═══ Extrait du document ═══

L’enquête choc de « Cash Investigation », diffusée sur France 2 ce jeudi 29 janvier, a mis en lumière de graves défaillances au sein du système périscolaire, suscitant l’indignation des candidats à la Mairie de Paris. Le reportage dénonce une « omerta » généralisée, des « dysfonctionnements systémiques » et des signalements de comportements inappropriés d’animateurs, qui restent souvent sans suite, malgré l’accueil de plus de cinq millions d’enfants chaque jour.
L’enquête pointe notamment des conditions de travail précaires pour les animateurs, caractérisées par de faibles rémunérations, des temps partiels subis et des emplois du temps hachés. Mais c’est surtout la gestion des alertes concernant des comportements suspects qui interroge. Des témoignages de parents révèlent que leurs signalements n’ont pas été pris en compte, et des images filmées en caméra cachée montrent des agissements « inacceptables », comme une animatrice embrassant un enfant sur la bouche dans une école maternelle parisienne.
Rachida Dati, maire du 7e arrondissement et candidate à la Mairie de Paris, a vivement réagi, dénonçant l’omerta et réclamant une enquête globale sur le périscolaire parisien, ainsi qu’un plan d’urgence. Sophia Chikirou (LFI) a déposé une proposition de résolution pour une enquête parlementaire afin de faire la lumière sur ces défaillances à Paris et dans toute la France. Patrick Bloche, premier adjoint, a reconnu un « dysfonctionnement majeur » dans le traitement d’un signalement concernant un ex-animateur qui sera jugé pour agression sexuelle.
Emmanuel Grégoire, candidat de l’union de la gauche, s’est dit « choqué et en colère » face à ces révélations. Ayant lui-même été victime de violences sexuelles dans le cadre périscolaire durant son enfance, il insiste sur la nécessité de « tout revoir : les procédures, les contrôles, l’encadrement, la culture même d’une institution » afin d’éviter toute forme de maltraitance lorsque les alertes ne sont pas traitées avec la diligence requise.

═══

* _Consigne de l’exercice_: Réécrivez le passage de l’article allant de « L’enquête pointe notamment » jusqu’à « école maternelle parisienne. », en y remplaçant « faibles rémunérations » par « bas salaires ».

═══ Données affichées ═══

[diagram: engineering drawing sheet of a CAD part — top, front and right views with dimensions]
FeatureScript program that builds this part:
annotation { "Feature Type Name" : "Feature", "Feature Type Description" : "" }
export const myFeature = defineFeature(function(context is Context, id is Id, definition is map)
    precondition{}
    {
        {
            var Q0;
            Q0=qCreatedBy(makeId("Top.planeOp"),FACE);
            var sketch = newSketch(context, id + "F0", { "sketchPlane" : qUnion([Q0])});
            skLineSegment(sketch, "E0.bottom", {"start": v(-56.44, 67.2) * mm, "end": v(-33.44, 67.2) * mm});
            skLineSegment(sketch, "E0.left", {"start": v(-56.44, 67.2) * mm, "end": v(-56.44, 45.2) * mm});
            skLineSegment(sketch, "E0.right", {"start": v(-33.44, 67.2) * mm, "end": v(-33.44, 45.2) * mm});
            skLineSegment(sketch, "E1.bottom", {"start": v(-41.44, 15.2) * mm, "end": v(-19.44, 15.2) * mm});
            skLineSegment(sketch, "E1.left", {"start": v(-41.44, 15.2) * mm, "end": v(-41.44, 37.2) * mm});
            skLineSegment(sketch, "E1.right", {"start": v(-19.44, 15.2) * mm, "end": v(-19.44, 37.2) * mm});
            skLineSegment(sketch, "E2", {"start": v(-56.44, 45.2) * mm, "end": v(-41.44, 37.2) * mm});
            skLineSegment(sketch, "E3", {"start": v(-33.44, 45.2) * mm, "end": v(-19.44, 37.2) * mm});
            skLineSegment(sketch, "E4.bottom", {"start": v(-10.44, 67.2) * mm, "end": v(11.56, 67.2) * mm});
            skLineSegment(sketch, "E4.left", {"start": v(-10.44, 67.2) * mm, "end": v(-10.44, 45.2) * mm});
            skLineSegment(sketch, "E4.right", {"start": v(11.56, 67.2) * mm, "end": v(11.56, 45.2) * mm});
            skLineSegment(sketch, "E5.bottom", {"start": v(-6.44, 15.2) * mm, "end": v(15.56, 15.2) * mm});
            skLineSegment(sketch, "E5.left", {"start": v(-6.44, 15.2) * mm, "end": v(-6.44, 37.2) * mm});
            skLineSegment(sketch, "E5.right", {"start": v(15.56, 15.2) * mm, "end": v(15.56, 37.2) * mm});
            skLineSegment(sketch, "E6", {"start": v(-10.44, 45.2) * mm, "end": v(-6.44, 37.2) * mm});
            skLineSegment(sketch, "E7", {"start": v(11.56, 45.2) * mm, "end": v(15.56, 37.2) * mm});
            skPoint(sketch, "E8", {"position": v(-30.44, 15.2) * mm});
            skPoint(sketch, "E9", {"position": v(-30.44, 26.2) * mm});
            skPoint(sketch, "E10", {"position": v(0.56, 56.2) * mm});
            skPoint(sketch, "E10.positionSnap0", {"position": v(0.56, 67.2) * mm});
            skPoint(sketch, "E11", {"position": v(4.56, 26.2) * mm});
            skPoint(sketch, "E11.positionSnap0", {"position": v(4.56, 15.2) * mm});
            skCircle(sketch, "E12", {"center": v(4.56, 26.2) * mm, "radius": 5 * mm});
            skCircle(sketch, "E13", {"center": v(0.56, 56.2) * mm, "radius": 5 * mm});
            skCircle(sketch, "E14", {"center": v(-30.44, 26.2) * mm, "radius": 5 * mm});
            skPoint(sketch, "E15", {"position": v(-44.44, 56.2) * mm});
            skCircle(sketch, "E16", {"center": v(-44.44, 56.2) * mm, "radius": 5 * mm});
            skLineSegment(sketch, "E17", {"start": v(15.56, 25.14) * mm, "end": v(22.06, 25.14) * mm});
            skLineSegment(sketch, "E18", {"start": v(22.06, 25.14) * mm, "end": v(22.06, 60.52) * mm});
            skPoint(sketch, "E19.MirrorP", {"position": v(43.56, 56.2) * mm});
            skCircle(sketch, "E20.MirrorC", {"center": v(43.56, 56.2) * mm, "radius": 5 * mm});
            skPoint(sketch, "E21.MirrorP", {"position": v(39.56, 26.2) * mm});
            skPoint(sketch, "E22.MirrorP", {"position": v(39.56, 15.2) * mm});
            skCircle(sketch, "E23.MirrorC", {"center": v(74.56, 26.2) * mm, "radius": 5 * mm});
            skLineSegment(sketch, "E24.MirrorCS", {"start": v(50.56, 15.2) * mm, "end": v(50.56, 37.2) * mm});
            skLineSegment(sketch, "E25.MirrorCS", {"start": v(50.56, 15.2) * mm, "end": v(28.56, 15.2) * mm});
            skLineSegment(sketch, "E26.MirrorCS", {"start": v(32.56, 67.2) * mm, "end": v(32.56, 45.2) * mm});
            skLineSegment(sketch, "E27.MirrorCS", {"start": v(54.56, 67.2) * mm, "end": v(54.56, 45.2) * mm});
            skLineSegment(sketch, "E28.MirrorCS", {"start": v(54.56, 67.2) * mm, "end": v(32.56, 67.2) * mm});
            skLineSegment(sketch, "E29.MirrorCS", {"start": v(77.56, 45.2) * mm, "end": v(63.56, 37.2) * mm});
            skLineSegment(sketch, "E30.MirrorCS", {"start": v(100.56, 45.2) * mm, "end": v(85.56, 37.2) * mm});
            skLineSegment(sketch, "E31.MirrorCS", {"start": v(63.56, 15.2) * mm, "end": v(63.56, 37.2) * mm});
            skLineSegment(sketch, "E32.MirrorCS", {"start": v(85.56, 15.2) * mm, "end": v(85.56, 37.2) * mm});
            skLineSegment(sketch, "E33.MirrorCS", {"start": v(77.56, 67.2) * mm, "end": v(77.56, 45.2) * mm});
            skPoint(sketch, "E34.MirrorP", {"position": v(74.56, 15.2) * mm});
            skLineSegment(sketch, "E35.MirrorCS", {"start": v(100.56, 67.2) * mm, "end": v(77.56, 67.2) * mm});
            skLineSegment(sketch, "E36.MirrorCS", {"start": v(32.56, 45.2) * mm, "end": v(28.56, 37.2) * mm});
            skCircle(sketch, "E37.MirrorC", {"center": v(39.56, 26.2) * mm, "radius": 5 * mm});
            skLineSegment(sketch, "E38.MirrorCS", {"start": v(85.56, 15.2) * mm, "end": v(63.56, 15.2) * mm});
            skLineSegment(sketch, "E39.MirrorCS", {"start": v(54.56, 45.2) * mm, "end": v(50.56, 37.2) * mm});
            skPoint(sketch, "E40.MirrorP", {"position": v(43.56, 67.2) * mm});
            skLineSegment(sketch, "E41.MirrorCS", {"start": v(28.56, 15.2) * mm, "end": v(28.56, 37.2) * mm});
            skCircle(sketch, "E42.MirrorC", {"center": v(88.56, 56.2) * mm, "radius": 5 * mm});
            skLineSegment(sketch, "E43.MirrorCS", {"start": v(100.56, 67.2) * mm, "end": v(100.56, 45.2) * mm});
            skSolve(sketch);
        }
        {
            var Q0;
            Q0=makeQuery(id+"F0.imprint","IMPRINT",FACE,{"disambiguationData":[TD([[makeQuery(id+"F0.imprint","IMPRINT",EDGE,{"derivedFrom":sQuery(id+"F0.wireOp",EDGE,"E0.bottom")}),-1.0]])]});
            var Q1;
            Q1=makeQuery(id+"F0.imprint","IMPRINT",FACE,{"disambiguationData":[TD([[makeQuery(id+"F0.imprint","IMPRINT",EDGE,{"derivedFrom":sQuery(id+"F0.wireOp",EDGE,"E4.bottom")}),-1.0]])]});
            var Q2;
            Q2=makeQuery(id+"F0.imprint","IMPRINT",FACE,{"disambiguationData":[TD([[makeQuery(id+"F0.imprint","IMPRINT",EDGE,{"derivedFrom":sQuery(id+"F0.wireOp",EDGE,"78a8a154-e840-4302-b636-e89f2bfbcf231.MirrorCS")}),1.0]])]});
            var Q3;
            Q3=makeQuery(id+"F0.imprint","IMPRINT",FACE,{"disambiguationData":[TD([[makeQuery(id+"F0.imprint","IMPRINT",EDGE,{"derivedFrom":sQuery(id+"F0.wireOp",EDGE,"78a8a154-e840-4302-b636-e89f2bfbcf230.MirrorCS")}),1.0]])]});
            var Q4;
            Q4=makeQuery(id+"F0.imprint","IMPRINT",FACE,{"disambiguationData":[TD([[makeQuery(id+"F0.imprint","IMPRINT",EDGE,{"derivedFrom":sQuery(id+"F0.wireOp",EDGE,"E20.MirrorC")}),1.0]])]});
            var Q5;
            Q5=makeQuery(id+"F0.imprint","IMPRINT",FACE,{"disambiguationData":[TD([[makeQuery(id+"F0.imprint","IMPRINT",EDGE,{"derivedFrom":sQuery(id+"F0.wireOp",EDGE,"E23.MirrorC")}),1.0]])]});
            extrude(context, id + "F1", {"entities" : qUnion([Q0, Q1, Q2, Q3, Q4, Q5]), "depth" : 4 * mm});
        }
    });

═══

* _Résultat obtenu_:
L’enquête pointe notamment des conditions de travail précaires pour les animateurs, caractérisées par de bas salaires, des temps partiels subis et des emplois du temps hachés. Mais c’est surtout la gestion des alertes concernant des comportements suspects qui interroge. Des témoignages de parents révèlent que leurs signalements n’ont pas été pris en compte, et des images filmées en caméra cachée montrent des agissements « inacceptables », comme une animatrice embrassant un enfant sur la bouche dans une école maternelle parisienne.